300 word abstracts or presentation proposals should be submitted simultaneously to both Organising Chairs by Friday 26th October 2012; abstracts may be in Word, WordPerfect, or RTF formats with the following information and in this order:

a) author(s), b) affiliation, c) email address, d) title of abstract, e) body of abstract.

E-mails should be entitled: DI1 Abstract Submission.

Please use plain text (Times Roman 12) and abstain from using footnotes and any special formatting, characters or emphasis (such as bold, italics or underline). We acknowledge receipt and answer to all paper proposals submitted.

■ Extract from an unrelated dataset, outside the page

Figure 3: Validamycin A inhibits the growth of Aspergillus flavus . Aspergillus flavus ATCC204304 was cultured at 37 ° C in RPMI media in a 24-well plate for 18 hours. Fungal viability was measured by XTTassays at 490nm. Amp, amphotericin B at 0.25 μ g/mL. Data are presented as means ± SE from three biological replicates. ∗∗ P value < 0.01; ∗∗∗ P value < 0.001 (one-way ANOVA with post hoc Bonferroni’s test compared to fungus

If you do not receive a reply from us in a week you should assume we did not receive your proposal; it might be lost in cyberspace! We suggest, then, to look for an alternative electronic route or resend.

Organising Chairs

Adam Ruch 

Rob Fisher 

The conference is part of the Ethos programme of research projects. It aims to bring together people from different areas and interests to share ideas and explore various discussions which are innovative and exciting.

For further details of the conference, please click here.

Please note: Inter-Disciplinary.Net is a not-for-profit network and we are not in a position to be able to assist with conference travel or subsistence.